Supervisione standard

Gli altri casi sono definiti come supervisione standard, anche se un caso può essere spostato da supervisione elevata a supervisione standard qualora il Comitato lo ritenga necessario. Può verificarsi anche la procedura inversa.

Criticità

L'esecuzione delle sentenze della Corte EDU può essere ritardata per vari motivi. Il rapporto del Comitato espone le principali criticità nell'implementazione delle sentenze, come le difficoltà correlate all'approvazione di varie riforme per affrontare problemi strutturali.

Tali difficoltà possono emergere quando istituzioni statali o partiti politici hanno opinioni diverse sulle riforme necessarie. Un altro problema riscontrato dal Comitato è il rifiuto dello stato di risarcire o di eseguire misure individuali.

L'esecuzione delle sentenze in Italia

I risultati del Comitato sull'esecuzione delle sentenze della Corte EDU sull'Italia non sono molto rassicuranti. Dei 9,941 casi che risultavano pendenti di fronte al Comitato nel 2016, 2,350 dovevano essere eseguiti dall'Italia.

Si tratta del numero più alto tra gli stati membri. Infatti, gli unici altri tre paesi con oltre 1,000 sentenze da eseguire sono la Federazione Russa (1,573), la Turchia (1,430) e l'Ucraina (1,147).

Oltre la metà dei casi italiani pendenti di fronte al Comitato (1,725) riguardano l'eccessiva durata dei procedimenti civili; questi sono seguiti dall'eccessiva durata dei procedimenti penali (163 casi) e da 131 casi riguardanti “gli importi insufficienti e i ritardi nel pagamento dei risarcimenti riconosciuti attraverso la procedura del rimedio compensatorio disponibile dal 2001 per le vittime di durata eccessiva dei procedimenti” (la cosiddetta legge Pinto).

Inoltre, il noto caso Cestaro è ancora considerato a supervisione elevata, cosa che dimostra il problema strutturale dei “maltrattamenti da parte della polizia; l'inadeguatezza della legislazione che punisce gli atti di tortura e i trattamenti inumani e degradanti”.

Il Comitato sta ancora aspettando l'approvazione di una legge contro la tortura per considerare il caso chiuso.

Un altro dato interessante è la cifra pagata dall'Italia nel 2016 come giusti risarcimenti; infatti, l'Italia si colloca al terzo posto dopo la Turchia (oltre 20 milioni) e l'Albania (oltre 18 milioni), con oltre 15 milioni di euro risarciti ai ricorrenti che hanno presentato cause contro lo stato.
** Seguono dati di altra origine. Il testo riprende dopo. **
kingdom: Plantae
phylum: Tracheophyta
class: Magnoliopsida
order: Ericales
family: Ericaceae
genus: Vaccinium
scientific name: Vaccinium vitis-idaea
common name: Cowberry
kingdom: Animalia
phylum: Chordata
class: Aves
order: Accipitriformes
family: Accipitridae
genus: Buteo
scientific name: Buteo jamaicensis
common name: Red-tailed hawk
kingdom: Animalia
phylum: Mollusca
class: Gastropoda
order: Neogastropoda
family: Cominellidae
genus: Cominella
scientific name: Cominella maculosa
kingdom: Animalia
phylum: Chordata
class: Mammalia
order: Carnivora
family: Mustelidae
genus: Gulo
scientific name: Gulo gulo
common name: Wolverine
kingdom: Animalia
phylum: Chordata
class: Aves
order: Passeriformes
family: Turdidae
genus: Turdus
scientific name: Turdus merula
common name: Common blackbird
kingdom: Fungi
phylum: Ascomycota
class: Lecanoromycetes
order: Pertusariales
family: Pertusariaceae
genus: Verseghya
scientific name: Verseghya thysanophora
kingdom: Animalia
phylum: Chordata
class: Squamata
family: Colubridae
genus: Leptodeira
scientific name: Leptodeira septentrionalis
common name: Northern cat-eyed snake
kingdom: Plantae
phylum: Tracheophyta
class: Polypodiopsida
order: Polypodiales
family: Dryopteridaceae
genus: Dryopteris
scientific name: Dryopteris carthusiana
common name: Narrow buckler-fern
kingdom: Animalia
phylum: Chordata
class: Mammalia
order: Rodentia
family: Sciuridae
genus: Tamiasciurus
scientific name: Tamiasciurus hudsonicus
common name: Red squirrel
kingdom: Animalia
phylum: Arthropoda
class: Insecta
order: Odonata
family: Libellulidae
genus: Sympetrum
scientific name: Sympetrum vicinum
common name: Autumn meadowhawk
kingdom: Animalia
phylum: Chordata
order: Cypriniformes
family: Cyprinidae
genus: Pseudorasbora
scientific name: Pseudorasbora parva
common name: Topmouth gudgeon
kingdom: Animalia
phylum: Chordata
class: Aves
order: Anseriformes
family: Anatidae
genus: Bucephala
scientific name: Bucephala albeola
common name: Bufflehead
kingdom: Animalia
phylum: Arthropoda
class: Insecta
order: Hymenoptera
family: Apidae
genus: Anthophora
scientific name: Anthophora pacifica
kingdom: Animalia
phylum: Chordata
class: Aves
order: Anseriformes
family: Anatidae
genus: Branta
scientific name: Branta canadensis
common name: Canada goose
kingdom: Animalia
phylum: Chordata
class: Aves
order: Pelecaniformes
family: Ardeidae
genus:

Nel 2015, tale cifra era di appena 4 milioni.

Un caso non chiuso: il sovraffollamento

Tra i casi che vengono considerati chiusi dal Comitato dei Ministri c'è il noto caso Torreggiani, che riguarda le “pessime condizioni di detenzione a causa del sovraffollamento delle strutture detentive”.

Il Comitato sottolinea che “per affrontare il problema delle strutture detentive sovraffollate, sono state approvate disposizioni di legge che tengono conto delle Raccomandazioni del Comitato dei Ministri, per ridurre i flussi di ingresso e migliorare l'accesso alle sanzioni alternative” e sono stati predisposti nuovi strumenti per monitorare costantemente i tassi di sovraffollamento.

Infatti, il tasso di sovraffollamento delle carceri è diminuito rispetto al 2013, quando è stata pronunciata la sentenza; tuttavia, la popolazione detenuta è in crescita dal 2015. In particolare a marzo 2017 nelle strutture detentive italiane erano presenti oltre 56,000 detenuti. Secondo il Ministero della Giustizia, i posti disponibili negli istituti di pena italiani sono 50,211; tuttavia, il Garante Nazionale per i Diritti delle Persone Private della Libertà Personale stima che la disponibilità reale sia di 45,509 posti.

Anche se per il Comitato dei Ministri questo caso è considerato chiuso, non lo è per noi; infatti, ogni giorno ci rendiamo conto che la questione non è risolta. E' importante che il Comitato continui a monitorare la situazione nelle carceri italiane e a spronare le autorità italiane a continuare a lavorare per migliorare le condizioni.